§ Exercise goal
Copy every line of the items below verbatim, leaving out the pictures.

Provided data: Begin

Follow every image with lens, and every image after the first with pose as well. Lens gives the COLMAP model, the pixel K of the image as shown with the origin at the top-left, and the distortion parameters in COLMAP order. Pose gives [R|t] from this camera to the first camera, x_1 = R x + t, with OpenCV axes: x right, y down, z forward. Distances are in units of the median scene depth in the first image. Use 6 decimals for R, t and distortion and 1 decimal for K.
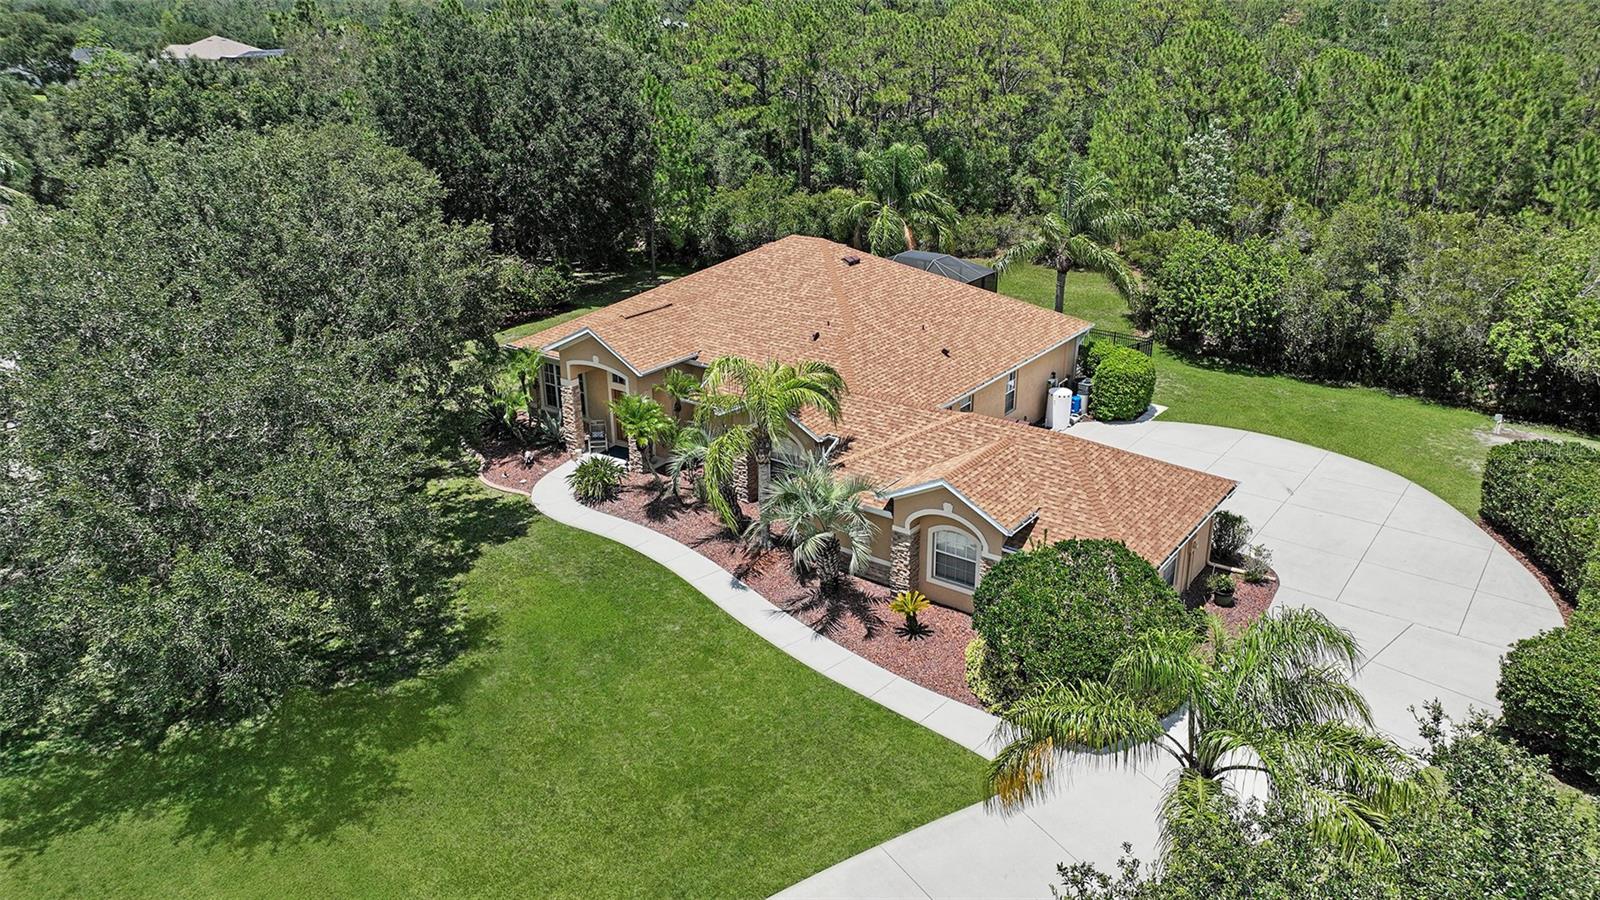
lens RADIAL K [[1163.7, 0, 816.4], [0, 1163.7, 448.1], [0, 0, 1]] dist [0.004844, 0.003099]
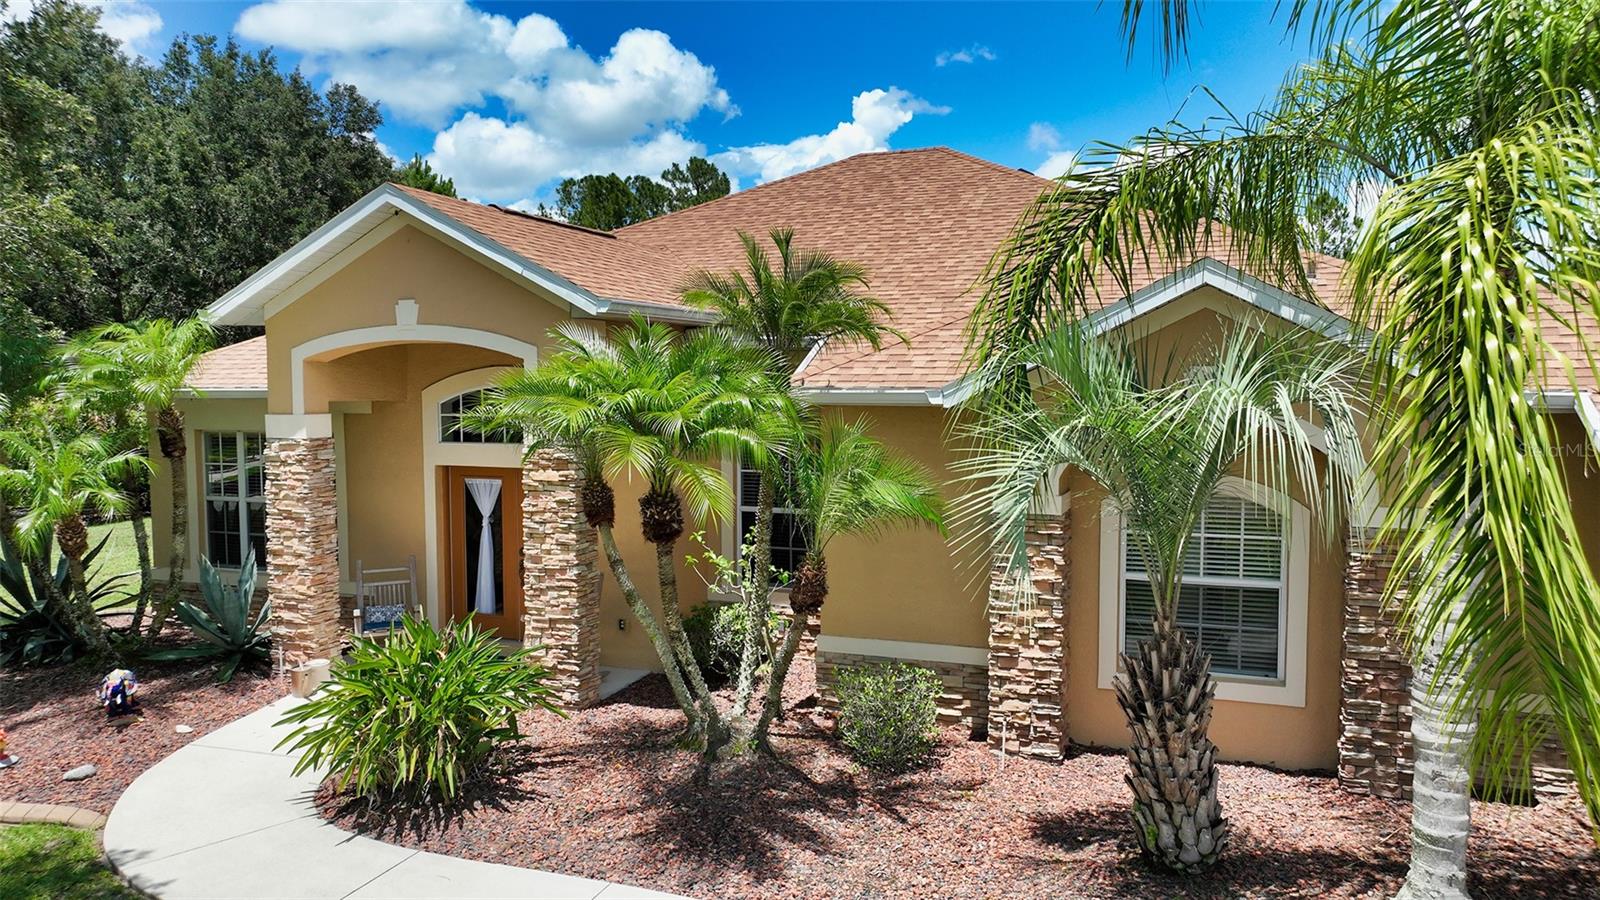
lens RADIAL K [[1129.6, 0, 800.0], [0, 1129.6, 450.0], [0, 0, 1]] dist [0.005806, 0.006521]
pose [[0.967597, -0.014146, 0.252104, -0.175869], [0.091250, 0.950542, -0.296890, 0.051192], [-0.235435, 0.310274, 0.921032, 0.770379]]
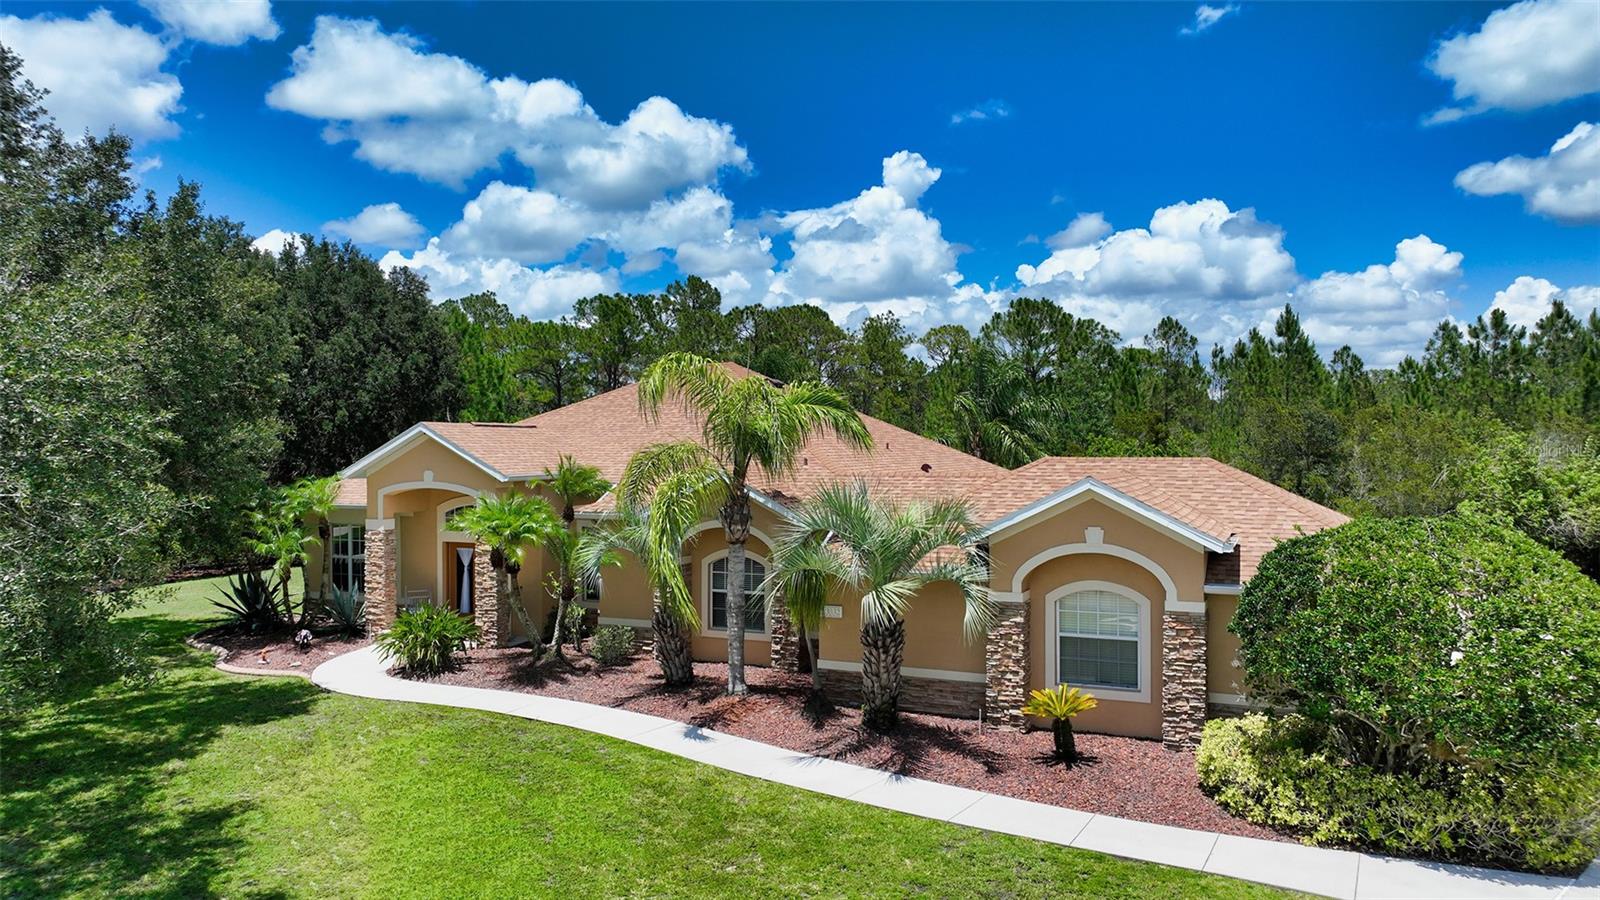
lens RADIAL K [[1129.6, 0, 800.0], [0, 1129.6, 450.0], [0, 0, 1]] dist [0.005806, 0.006521]
pose [[0.977700, 0.000553, 0.210006, -0.124501], [0.075012, 0.933110, -0.351679, 0.161289], [-0.196153, 0.359590, 0.912260, 0.385224]]
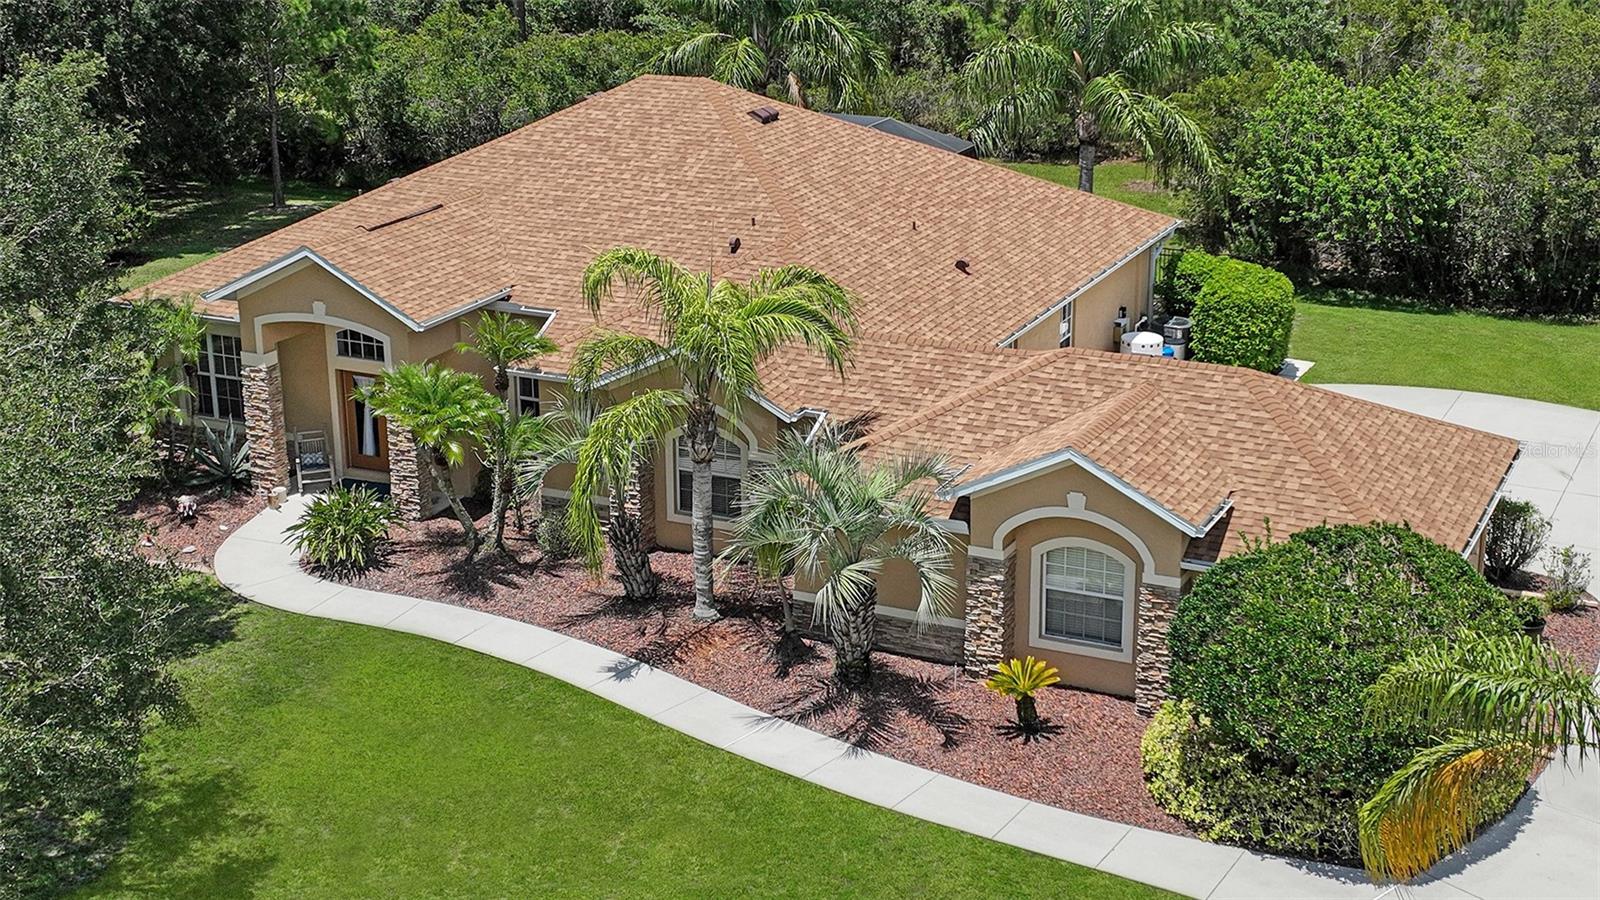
lens RADIAL K [[2263.5, 0, 830.3], [0, 2263.5, 448.9], [0, 0, 1]] dist [0.014473, -0.015226]
pose [[0.982620, -0.059335, 0.175891, -0.154741], [0.069327, 0.996279, -0.051213, 0.058623], [-0.172197, 0.062516, 0.983077, -0.044908]]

Provided data: End

§ Task result
Follow every image with lens, and every image after the first with pose as well. Lens gives the COLMAP model, the pixel K of the image as shown with the origin at the top-left, and the distortion parameters in COLMAP order. Pose gives [R|t] from this camera to the first camera, x_1 = R x + t, with OpenCV axes: x right, y down, z forward. Distances are in units of the median scene depth in the first image. Use 6 decimals for R, t and distortion and 1 decimal for K.
lens RADIAL K [[1163.7, 0, 816.4], [0, 1163.7, 448.1], [0, 0, 1]] dist [0.004844, 0.003099]
lens RADIAL K [[1129.6, 0, 800.0], [0, 1129.6, 450.0], [0, 0, 1]] dist [0.005806, 0.006521]
pose [[0.967597, -0.014146, 0.252104, -0.175869], [0.091250, 0.950542, -0.296890, 0.051192], [-0.235435, 0.310274, 0.921032, 0.770379]]
lens RADIAL K [[1129.6, 0, 800.0], [0, 1129.6, 450.0], [0, 0, 1]] dist [0.005806, 0.006521]
pose [[0.977700, 0.000553, 0.210006, -0.124501], [0.075012, 0.933110, -0.351679, 0.161289], [-0.196153, 0.359590, 0.912260, 0.385224]]
lens RADIAL K [[2263.5, 0, 830.3], [0, 2263.5, 448.9], [0, 0, 1]] dist [0.014473, -0.015226]
pose [[0.982620, -0.059335, 0.175891, -0.154741], [0.069327, 0.996279, -0.051213, 0.058623], [-0.172197, 0.062516, 0.983077, -0.044908]]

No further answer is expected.